TASK INSTRUCTIONS
Copy out all of the data below, keeping every line unchanged.

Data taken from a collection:

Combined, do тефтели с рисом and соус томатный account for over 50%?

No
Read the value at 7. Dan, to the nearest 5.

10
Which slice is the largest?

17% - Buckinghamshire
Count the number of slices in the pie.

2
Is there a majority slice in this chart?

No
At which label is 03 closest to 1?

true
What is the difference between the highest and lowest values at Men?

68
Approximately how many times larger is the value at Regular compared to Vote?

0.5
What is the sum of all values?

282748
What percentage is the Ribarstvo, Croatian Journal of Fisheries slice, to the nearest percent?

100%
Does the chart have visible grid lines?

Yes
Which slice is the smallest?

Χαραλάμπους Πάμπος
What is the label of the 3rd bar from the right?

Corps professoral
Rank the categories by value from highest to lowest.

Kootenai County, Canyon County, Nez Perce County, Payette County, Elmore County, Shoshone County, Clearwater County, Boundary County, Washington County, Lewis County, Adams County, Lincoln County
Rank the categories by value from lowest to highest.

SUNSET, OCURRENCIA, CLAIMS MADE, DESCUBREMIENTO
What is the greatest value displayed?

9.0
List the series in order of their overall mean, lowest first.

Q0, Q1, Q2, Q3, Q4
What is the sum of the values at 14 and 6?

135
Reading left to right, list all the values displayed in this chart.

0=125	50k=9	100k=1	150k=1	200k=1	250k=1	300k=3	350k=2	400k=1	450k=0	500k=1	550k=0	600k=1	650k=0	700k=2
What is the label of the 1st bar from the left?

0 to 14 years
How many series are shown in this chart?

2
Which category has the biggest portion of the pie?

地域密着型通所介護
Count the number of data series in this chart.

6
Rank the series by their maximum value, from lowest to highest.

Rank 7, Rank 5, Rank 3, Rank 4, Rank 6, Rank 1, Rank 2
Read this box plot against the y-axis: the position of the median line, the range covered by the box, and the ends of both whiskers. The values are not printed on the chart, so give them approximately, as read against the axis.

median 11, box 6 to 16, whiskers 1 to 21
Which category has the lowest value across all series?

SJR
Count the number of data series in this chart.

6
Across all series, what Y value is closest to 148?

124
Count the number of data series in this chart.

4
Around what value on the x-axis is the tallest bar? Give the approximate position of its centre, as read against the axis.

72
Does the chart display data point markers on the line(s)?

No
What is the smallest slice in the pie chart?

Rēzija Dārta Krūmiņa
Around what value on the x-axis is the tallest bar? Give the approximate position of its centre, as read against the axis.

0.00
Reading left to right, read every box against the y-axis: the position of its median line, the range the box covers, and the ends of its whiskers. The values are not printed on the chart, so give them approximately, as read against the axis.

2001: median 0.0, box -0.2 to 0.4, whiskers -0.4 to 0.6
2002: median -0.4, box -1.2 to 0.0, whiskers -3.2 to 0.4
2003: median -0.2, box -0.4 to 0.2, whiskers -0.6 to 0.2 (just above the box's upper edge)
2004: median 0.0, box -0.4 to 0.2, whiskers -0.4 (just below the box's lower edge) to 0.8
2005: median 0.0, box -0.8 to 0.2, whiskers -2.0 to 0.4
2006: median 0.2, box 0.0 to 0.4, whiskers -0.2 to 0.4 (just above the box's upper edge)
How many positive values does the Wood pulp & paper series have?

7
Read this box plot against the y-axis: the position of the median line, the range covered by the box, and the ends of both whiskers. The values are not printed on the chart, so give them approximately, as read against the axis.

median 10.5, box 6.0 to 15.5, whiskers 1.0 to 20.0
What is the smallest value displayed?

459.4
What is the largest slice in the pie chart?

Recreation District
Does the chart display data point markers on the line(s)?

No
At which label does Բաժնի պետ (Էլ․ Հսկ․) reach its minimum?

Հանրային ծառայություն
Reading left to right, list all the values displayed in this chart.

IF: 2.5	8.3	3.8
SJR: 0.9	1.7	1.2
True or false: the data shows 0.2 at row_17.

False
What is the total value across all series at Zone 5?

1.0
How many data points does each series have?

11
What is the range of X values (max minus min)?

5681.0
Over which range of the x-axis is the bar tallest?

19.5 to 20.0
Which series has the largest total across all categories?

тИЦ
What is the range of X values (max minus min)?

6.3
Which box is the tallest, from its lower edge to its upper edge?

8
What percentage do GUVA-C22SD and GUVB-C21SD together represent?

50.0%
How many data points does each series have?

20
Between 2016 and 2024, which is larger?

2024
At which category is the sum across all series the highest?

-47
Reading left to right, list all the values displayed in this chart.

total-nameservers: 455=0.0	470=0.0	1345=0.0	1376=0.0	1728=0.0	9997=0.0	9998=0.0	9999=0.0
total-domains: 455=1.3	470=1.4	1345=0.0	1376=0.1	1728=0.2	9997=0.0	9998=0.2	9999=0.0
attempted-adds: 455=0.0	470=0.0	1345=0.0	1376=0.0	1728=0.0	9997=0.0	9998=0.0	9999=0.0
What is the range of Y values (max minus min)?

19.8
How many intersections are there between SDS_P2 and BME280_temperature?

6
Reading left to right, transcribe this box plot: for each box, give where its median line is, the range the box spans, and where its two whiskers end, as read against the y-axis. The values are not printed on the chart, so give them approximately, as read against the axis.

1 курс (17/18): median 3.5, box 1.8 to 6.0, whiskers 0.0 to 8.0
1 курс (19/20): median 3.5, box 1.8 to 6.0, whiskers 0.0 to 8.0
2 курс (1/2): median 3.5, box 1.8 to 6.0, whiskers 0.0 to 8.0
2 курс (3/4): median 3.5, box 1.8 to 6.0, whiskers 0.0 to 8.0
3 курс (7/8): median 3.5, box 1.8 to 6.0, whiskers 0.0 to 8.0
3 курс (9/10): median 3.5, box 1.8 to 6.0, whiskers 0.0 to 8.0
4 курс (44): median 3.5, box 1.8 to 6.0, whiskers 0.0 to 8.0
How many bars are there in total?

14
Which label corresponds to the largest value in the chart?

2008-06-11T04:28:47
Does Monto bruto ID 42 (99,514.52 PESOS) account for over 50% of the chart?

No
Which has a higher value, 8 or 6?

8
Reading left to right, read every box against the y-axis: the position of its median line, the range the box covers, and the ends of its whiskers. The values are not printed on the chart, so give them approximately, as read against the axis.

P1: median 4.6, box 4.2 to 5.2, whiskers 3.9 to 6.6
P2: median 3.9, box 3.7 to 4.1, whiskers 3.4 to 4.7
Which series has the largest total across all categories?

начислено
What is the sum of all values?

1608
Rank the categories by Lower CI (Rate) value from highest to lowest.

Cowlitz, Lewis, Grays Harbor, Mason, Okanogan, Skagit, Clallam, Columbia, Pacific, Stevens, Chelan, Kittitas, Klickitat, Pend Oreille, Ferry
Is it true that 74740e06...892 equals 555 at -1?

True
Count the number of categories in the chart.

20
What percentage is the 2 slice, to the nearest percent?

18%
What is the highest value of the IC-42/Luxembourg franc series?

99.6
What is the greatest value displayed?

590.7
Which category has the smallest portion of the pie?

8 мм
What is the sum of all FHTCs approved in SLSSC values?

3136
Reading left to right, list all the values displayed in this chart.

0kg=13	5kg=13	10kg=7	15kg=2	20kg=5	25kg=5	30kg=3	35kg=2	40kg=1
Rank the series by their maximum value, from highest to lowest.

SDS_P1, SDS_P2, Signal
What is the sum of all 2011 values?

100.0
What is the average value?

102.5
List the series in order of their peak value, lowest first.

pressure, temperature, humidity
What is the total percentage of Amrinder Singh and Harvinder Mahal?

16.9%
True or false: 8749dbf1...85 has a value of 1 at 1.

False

OUTPUT FOR THIS TASK
Combined, do тефтели с рисом and соус томатный account for over 50%?

No
Read the value at 7. Dan, to the nearest 5.

10
Which slice is the largest?

17% - Buckinghamshire
Count the number of slices in the pie.

2
Is there a majority slice in this chart?

No
At which label is 03 closest to 1?

true
What is the difference between the highest and lowest values at Men?

68
Approximately how many times larger is the value at Regular compared to Vote?

0.5
What is the sum of all values?

282748
What percentage is the Ribarstvo, Croatian Journal of Fisheries slice, to the nearest percent?

100%
Does the chart have visible grid lines?

Yes
Which slice is the smallest?

Χαραλάμπους Πάμπος
What is the label of the 3rd bar from the right?

Corps professoral
Rank the categories by value from highest to lowest.

Kootenai County, Canyon County, Nez Perce County, Payette County, Elmore County, Shoshone County, Clearwater County, Boundary County, Washington County, Lewis County, Adams County, Lincoln County
Rank the categories by value from lowest to highest.

SUNSET, OCURRENCIA, CLAIMS MADE, DESCUBREMIENTO
What is the greatest value displayed?

9.0
List the series in order of their overall mean, lowest first.

Q0, Q1, Q2, Q3, Q4
What is the sum of the values at 14 and 6?

135
Reading left to right, list all the values displayed in this chart.

0=125	50k=9	100k=1	150k=1	200k=1	250k=1	300k=3	350k=2	400k=1	450k=0	500k=1	550k=0	600k=1	650k=0	700k=2
What is the label of the 1st bar from the left?

0 to 14 years
How many series are shown in this chart?

2
Which category has the biggest portion of the pie?

地域密着型通所介護
Count the number of data series in this chart.

6
Rank the series by their maximum value, from lowest to highest.

Rank 7, Rank 5, Rank 3, Rank 4, Rank 6, Rank 1, Rank 2
Read this box plot against the y-axis: the position of the median line, the range covered by the box, and the ends of both whiskers. The values are not printed on the chart, so give them approximately, as read against the axis.

median 11, box 6 to 16, whiskers 1 to 21
Which category has the lowest value across all series?

SJR
Count the number of data series in this chart.

6
Across all series, what Y value is closest to 148?

124
Count the number of data series in this chart.

4
Around what value on the x-axis is the tallest bar? Give the approximate position of its centre, as read against the axis.

72
Does the chart display data point markers on the line(s)?

No
What is the smallest slice in the pie chart?

Rēzija Dārta Krūmiņa
Around what value on the x-axis is the tallest bar? Give the approximate position of its centre, as read against the axis.

0.00
Reading left to right, read every box against the y-axis: the position of its median line, the range the box covers, and the ends of its whiskers. The values are not printed on the chart, so give them approximately, as read against the axis.

2001: median 0.0, box -0.2 to 0.4, whiskers -0.4 to 0.6
2002: median -0.4, box -1.2 to 0.0, whiskers -3.2 to 0.4
2003: median -0.2, box -0.4 to 0.2, whiskers -0.6 to 0.2 (just above the box's upper edge)
2004: median 0.0, box -0.4 to 0.2, whiskers -0.4 (just below the box's lower edge) to 0.8
2005: median 0.0, box -0.8 to 0.2, whiskers -2.0 to 0.4
2006: median 0.2, box 0.0 to 0.4, whiskers -0.2 to 0.4 (just above the box's upper edge)
How many positive values does the Wood pulp & paper series have?

7
Read this box plot against the y-axis: the position of the median line, the range covered by the box, and the ends of both whiskers. The values are not printed on the chart, so give them approximately, as read against the axis.

median 10.5, box 6.0 to 15.5, whiskers 1.0 to 20.0
What is the smallest value displayed?

459.4
What is the largest slice in the pie chart?

Recreation District
Does the chart display data point markers on the line(s)?

No
At which label does Բաժնի պետ (Էլ․ Հսկ․) reach its minimum?

Հանրային ծառայություն
Reading left to right, list all the values displayed in this chart.

IF: 2.5	8.3	3.8
SJR: 0.9	1.7	1.2
True or false: the data shows 0.2 at row_17.

False
What is the total value across all series at Zone 5?

1.0
How many data points does each series have?

11
What is the range of X values (max minus min)?

5681.0
Over which range of the x-axis is the bar tallest?

19.5 to 20.0
Which series has the largest total across all categories?

тИЦ
What is the range of X values (max minus min)?

6.3
Which box is the tallest, from its lower edge to its upper edge?

8
What percentage do GUVA-C22SD and GUVB-C21SD together represent?

50.0%
How many data points does each series have?

20
Between 2016 and 2024, which is larger?

2024
At which category is the sum across all series the highest?

-47
Reading left to right, list all the values displayed in this chart.

total-nameservers: 455=0.0	470=0.0	1345=0.0	1376=0.0	1728=0.0	9997=0.0	9998=0.0	9999=0.0
total-domains: 455=1.3	470=1.4	1345=0.0	1376=0.1	1728=0.2	9997=0.0	9998=0.2	9999=0.0
attempted-adds: 455=0.0	470=0.0	1345=0.0	1376=0.0	1728=0.0	9997=0.0	9998=0.0	9999=0.0
What is the range of Y values (max minus min)?

19.8
How many intersections are there between SDS_P2 and BME280_temperature?

6
Reading left to right, transcribe this box plot: for each box, give where its median line is, the range the box spans, and where its two whiskers end, as read against the y-axis. The values are not printed on the chart, so give them approximately, as read against the axis.

1 курс (17/18): median 3.5, box 1.8 to 6.0, whiskers 0.0 to 8.0
1 курс (19/20): median 3.5, box 1.8 to 6.0, whiskers 0.0 to 8.0
2 курс (1/2): median 3.5, box 1.8 to 6.0, whiskers 0.0 to 8.0
2 курс (3/4): median 3.5, box 1.8 to 6.0, whiskers 0.0 to 8.0
3 курс (7/8): median 3.5, box 1.8 to 6.0, whiskers 0.0 to 8.0
3 курс (9/10): median 3.5, box 1.8 to 6.0, whiskers 0.0 to 8.0
4 курс (44): median 3.5, box 1.8 to 6.0, whiskers 0.0 to 8.0
How many bars are there in total?

14
Which label corresponds to the largest value in the chart?

2008-06-11T04:28:47
Does Monto bruto ID 42 (99,514.52 PESOS) account for over 50% of the chart?

No
Which has a higher value, 8 or 6?

8
Reading left to right, read every box against the y-axis: the position of its median line, the range the box covers, and the ends of its whiskers. The values are not printed on the chart, so give them approximately, as read against the axis.

P1: median 4.6, box 4.2 to 5.2, whiskers 3.9 to 6.6
P2: median 3.9, box 3.7 to 4.1, whiskers 3.4 to 4.7
Which series has the largest total across all categories?

начислено
What is the sum of all values?

1608
Rank the categories by Lower CI (Rate) value from highest to lowest.

Cowlitz, Lewis, Grays Harbor, Mason, Okanogan, Skagit, Clallam, Columbia, Pacific, Stevens, Chelan, Kittitas, Klickitat, Pend Oreille, Ferry
Is it true that 74740e06...892 equals 555 at -1?

True
Count the number of categories in the chart.

20
What percentage is the 2 slice, to the nearest percent?

18%
What is the highest value of the IC-42/Luxembourg franc series?

99.6
What is the greatest value displayed?

590.7
Which category has the smallest portion of the pie?

8 мм
What is the sum of all FHTCs approved in SLSSC values?

3136
Reading left to right, list all the values displayed in this chart.

0kg=13	5kg=13	10kg=7	15kg=2	20kg=5	25kg=5	30kg=3	35kg=2	40kg=1
Rank the series by their maximum value, from highest to lowest.

SDS_P1, SDS_P2, Signal
What is the sum of all 2011 values?

100.0
What is the average value?

102.5
List the series in order of their peak value, lowest first.

pressure, temperature, humidity
What is the total percentage of Amrinder Singh and Harvinder Mahal?

16.9%
True or false: 8749dbf1...85 has a value of 1 at 1.

False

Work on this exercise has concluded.